The report predicts that the global economy will grow by 3 per cent this year and then by another 3.1 per cent next year, thanks in part to fiscal stimulus packages and expansionary monetary policies introduced by governments worldwide.
Household consumption and business investment are both showing tentative signs of revival and international trade is also on the increase again, although still below its pre-crisis peak.
But the pace of the recovery remains subdued and “far from sufficient to recuperate the job losses and close the output gap created” during the recession, according to the report’s authors.
“There’s good news and there’s bad news,” Rob Vos, Director of Development Policy Analysis in DESA, told reporters as he presented the report. “The good news is that the crisis in the real economy has abated and we see continued recovery, but at the same time it’s weak and uneven.

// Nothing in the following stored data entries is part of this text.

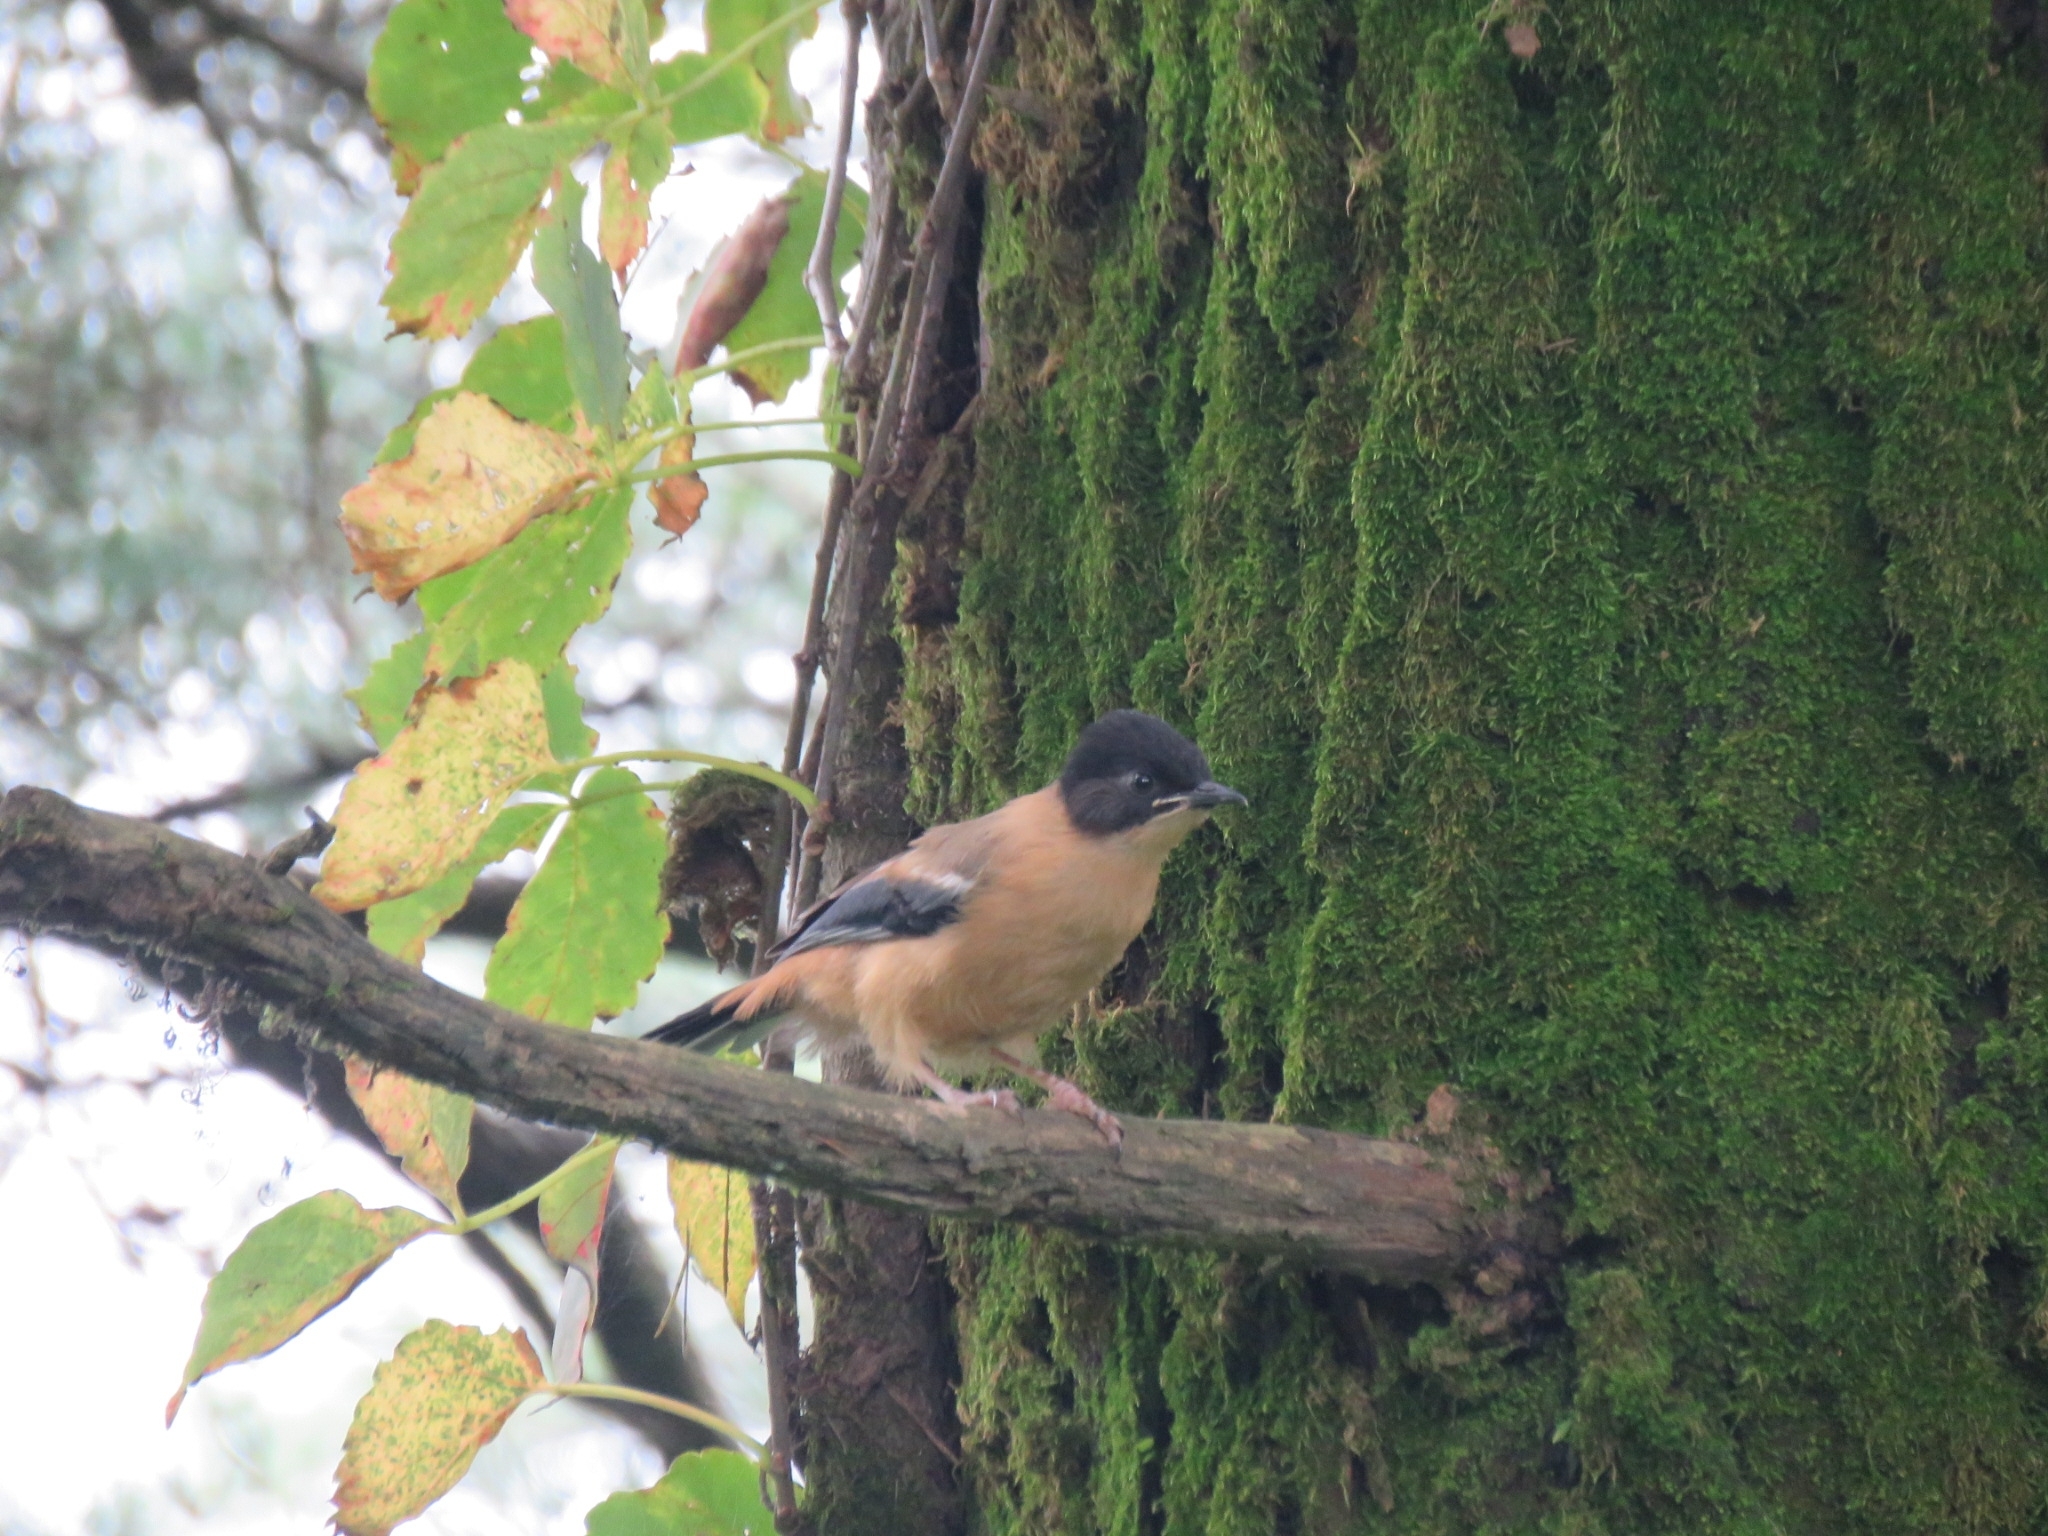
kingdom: Animalia
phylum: Chordata
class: Aves
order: Passeriformes
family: Leiothrichidae
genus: Heterophasia
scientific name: Heterophasia capistrata
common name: Rufous sibia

“The bad news is that there’s continued downside risks to this outlook which may lead us to mediocre growth prospects for the coming years,” he added.
The report notes that the global economy still contains important weaknesses, with credit flows to non-financial sectors remaining relatively weak, especially in some wealthier industrialized nations. The public finances of some developed countries, such as Greece, Portugal, Spain and Ireland, have also deteriorated.
“Facing elevated unemployment rates, soaring public debt, and limited credit flows, growth prospects for most developed economies remain lack luster, unable to provide sufficient impetus to the global economy,” the report states.
The world’s developed economies are expected to collectively grow by only 1.9 per cent this year and 2.1 per cent in 2011, with countries in the so-called Euro zone struggling most of all.